** Start Data for this exercise **

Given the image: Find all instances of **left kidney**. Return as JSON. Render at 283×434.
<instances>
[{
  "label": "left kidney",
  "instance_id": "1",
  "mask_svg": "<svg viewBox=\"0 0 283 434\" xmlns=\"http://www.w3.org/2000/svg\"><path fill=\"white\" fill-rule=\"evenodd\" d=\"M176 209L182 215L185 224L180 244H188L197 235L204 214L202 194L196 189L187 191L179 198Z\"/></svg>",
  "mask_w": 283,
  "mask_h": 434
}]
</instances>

** End Data for this exercise **
** Start Data for this exercise **

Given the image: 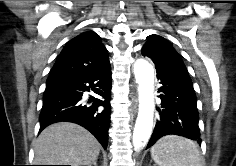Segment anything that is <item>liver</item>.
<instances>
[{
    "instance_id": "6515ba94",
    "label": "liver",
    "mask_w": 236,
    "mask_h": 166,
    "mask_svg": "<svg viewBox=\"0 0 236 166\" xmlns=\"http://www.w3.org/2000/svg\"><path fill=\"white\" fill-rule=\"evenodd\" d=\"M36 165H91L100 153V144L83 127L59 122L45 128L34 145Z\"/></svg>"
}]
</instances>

** End Data for this exercise **

Rewrite the lines from the one with "Given the image: Find" through the one with "209L182 215L185 224L180", inclusive, putting "Output" where "Return" appears and keeping everything else the same.

_The solution_
Given the image: Find all instances of **left kidney**. Output as JSON. Render at 283×434.
<instances>
[{
  "label": "left kidney",
  "instance_id": "1",
  "mask_svg": "<svg viewBox=\"0 0 283 434\" xmlns=\"http://www.w3.org/2000/svg\"><path fill=\"white\" fill-rule=\"evenodd\" d=\"M176 209L182 215L185 224L180 244H188L197 235L204 214L202 194L196 189L187 191L179 198Z\"/></svg>",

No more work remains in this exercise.